Last week, Mercer Capital attended the DUG Permian Basin Conference in Fort Worth. It was a solidly attended event hosted by Hart Energy. The session speakers were a mix of mostly company executives and industry analysts. The presentations were tinged with a lot of optimism – centered on the positive and unique economics of the Permian, tempered by (some) cautionary commentary. We will follow on in later posts with some more detail on specifics, but today we want to touch on a few thematic elements:
- The Permian was the center of the M&A activity in 2016 and will be in 2017
- Efficiency and productivity gains are helping to fuel activity
- Rise in rig counts will eventually mean rise in costs
Activity and M&A Epicenter
Most of the major M&A deals in the upstream sector were in the Permian Basin in 2016. It is clearly the most sought after basin. According to James Scarlett of RS Energy Group approximately 25% of the U.S.’ lower 48 production came from the Permian Basin and 38% of the rigs in the U.S. are in the Permian. The reason for so much concentration here, as opposed to other plays such as the Bakken or Eagle Ford, is that about 80% of currently economic (economic meaning under $50 breakeven oil) oil is in the Permian, particularly the Delaware Basin.
Secondly, due to the numerous potential production zones (Wolfcamp, Bone Spring, Leonard Shale, Delaware Sands, etc.) there is a huge amount of oil in place for potential recovery (3,000 feet of pay zones – or as one presenter described: a “cubic mile of oil”). Couple this with an area (West Texas) that has ample existing infrastructure from decades of development, and this has led to what some people are calling a land grab in the area. According to one presentation, we saw the re-emergence of the “strategic bid” which was a term all but lost since 2014.
Efficiency & Productivity Gains
One of the key reasons for the positive economics for the Permian has been the increased gains in production efficiency. Much of this is simply the benefit of the Permian’s superior geology; however, even within the play, drilling techniques and new technology have increasingly benefited production. The relative production of wells (measured by MBOE per 1000 feet of lateral drilling) has nearly doubled in the past three plus years:
In addition, production type curves are actually exceeding predictions in many cases in the Delaware.

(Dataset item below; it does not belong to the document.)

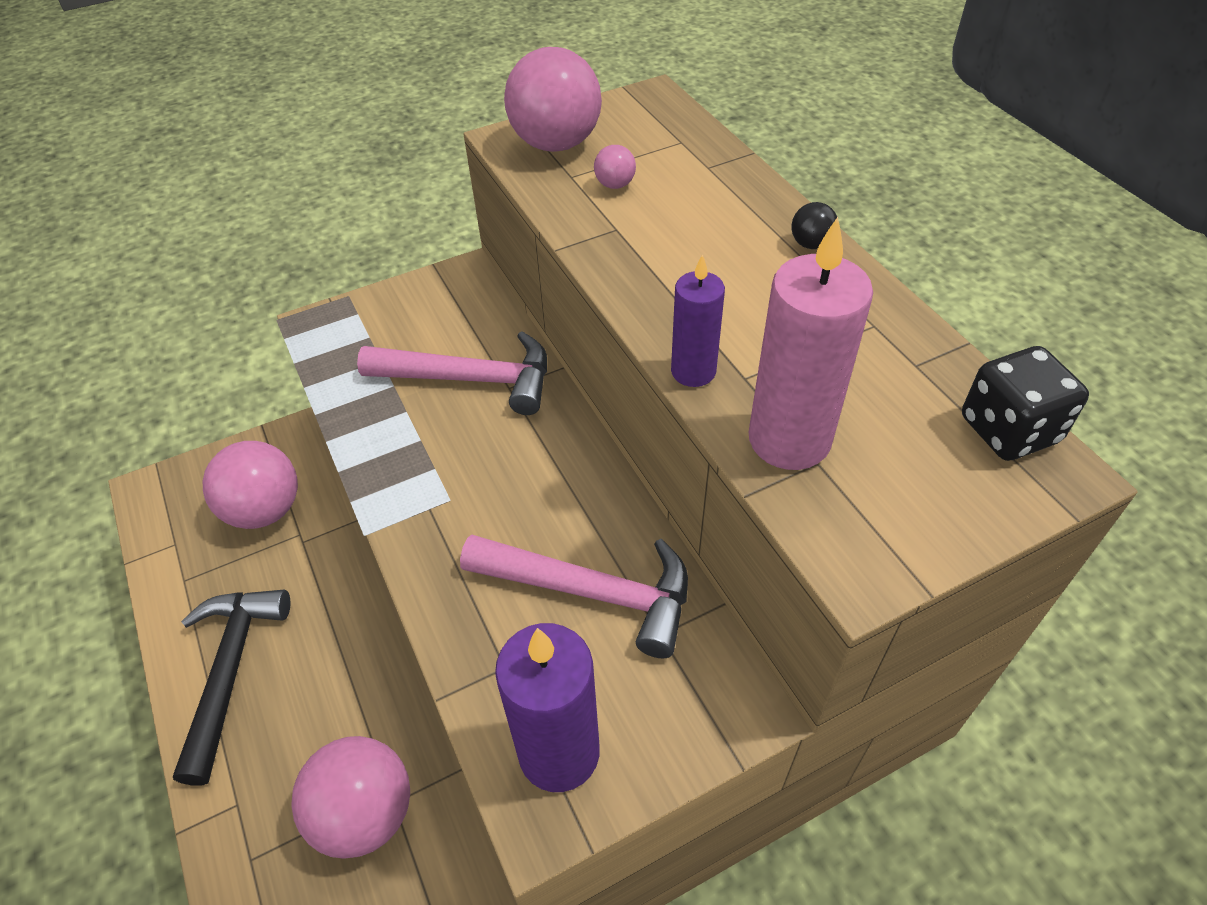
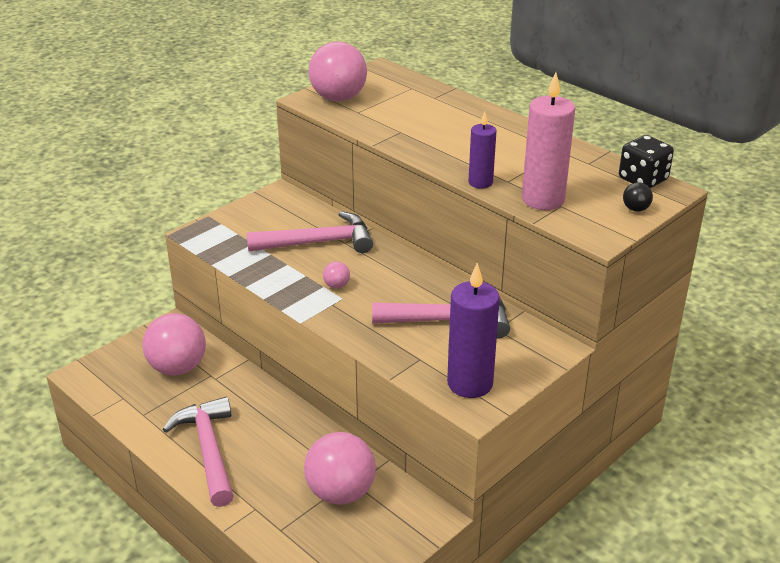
camera: 20 degrees left, 15 degrees down
black hammer [173,590,290,786] -> pink hammer [162,397,234,507]
pink ball [594,145,636,189] -> pink ball moved to [323,261,350,289]
black ball [792,202,837,249] -> black ball moved to [623,182,653,212]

This has led to operators considering drilling up to 60 wells per section (effectively 6 acre spacing)! In addition, costs have come down in the past two years by about 25% per perforated lateral foot. However, that cost reduction may be temporary as more demand pours into the Permian.
There were some tempered presentations that noted how as more rigs are needed in the region, that costs will proportionately rise. Much of the cost efficiencies in 2015 and 2016 were a result of an oversupply of rigs, equipment, people, etc. The gap began to shrink at the end of 2016 and is continuing to balance out further in 2017. As a consequence, costs will flatten out and even rise. Early signs of this are already being felt.
Although not mentioned much, conference goers were keenly aware that economics may change as well if OPEC decides to abandon its production cuts. This would change the supply balance in world oil prices and could further change the equation. However, this was not a centerpiece of discussion.
The marketplace is excited about the potential for the Permian Basin. One analyst mentioned that up to $100 billion of capital could be available for investment in the near future. Its exceptional economics with potential for outsized wells (3 million EUR) could keep the rig count high for decades. What does this mean from a valuation standpoint? Well, that question lies more on whether the marketplace is already capturing these potentials and risks in valuations. Deals are essentially priced at PDP plus a development program. PDP is pretty straightforward. Whether a development plan is properly valued is another, more complex issue.